*What is being asked*. Write out the lines starting at the one that holds "Identify the document" and ending with the final line of the data, exactly and with no others.

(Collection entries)
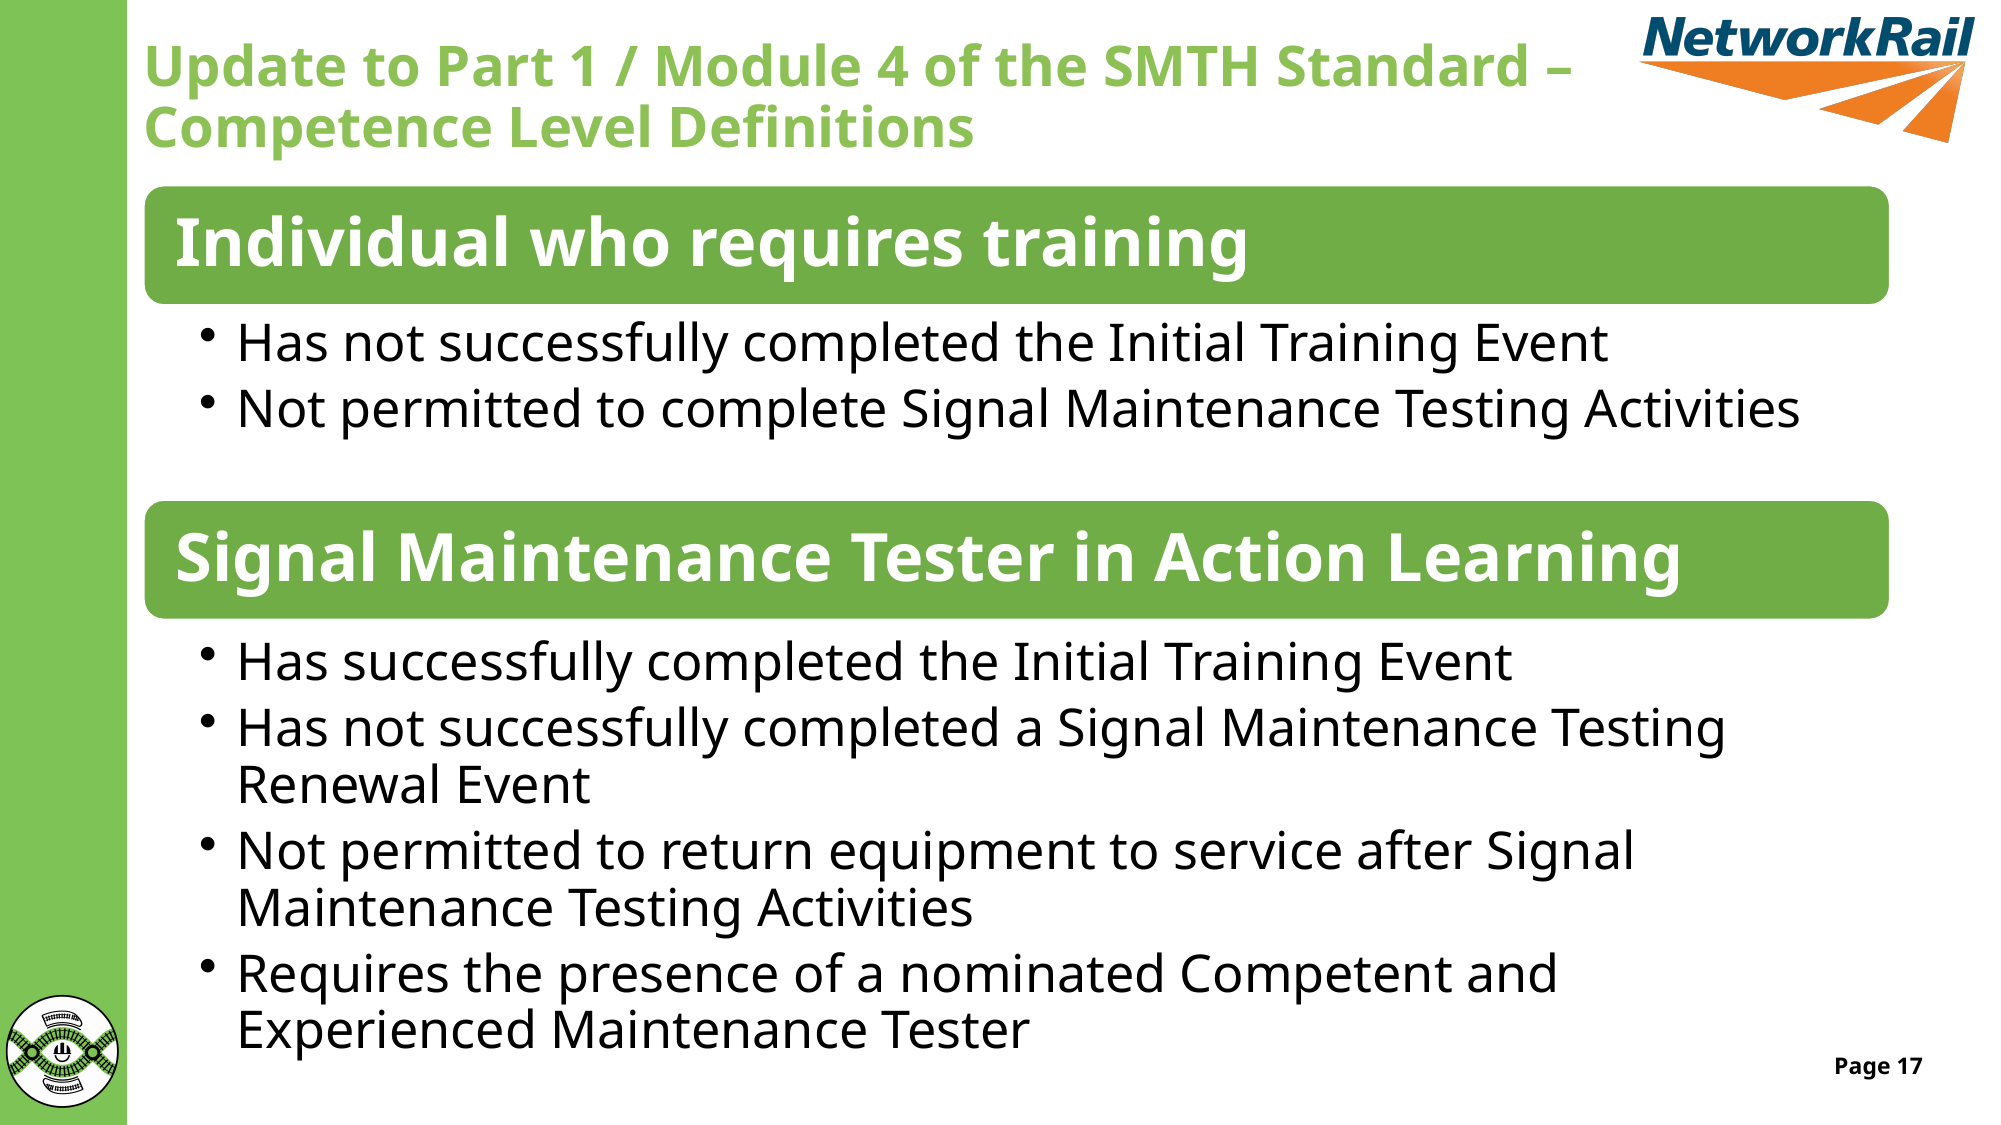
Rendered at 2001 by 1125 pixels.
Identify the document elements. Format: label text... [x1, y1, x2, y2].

picture [1639, 17, 1975, 143]
picture [1664, 17, 1676, 39]
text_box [143, 166, 1890, 1056]
title Update to Part 1 / Module 4 of the SMTH Standard – Competence Level Definitions [143, 30, 1625, 166]
picture [1891, 25, 1902, 32]
picture [5, 993, 121, 1110]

*Answer box*.
Identify the document elements. Format: label text... [x1, y1, x2, y2].

picture [1639, 17, 1975, 143]
picture [1664, 17, 1676, 39]
text_box [143, 166, 1890, 1056]
title Update to Part 1 / Module 4 of the SMTH Standard – Competence Level Definitions [143, 30, 1625, 166]
picture [1891, 25, 1902, 32]
picture [5, 993, 121, 1110]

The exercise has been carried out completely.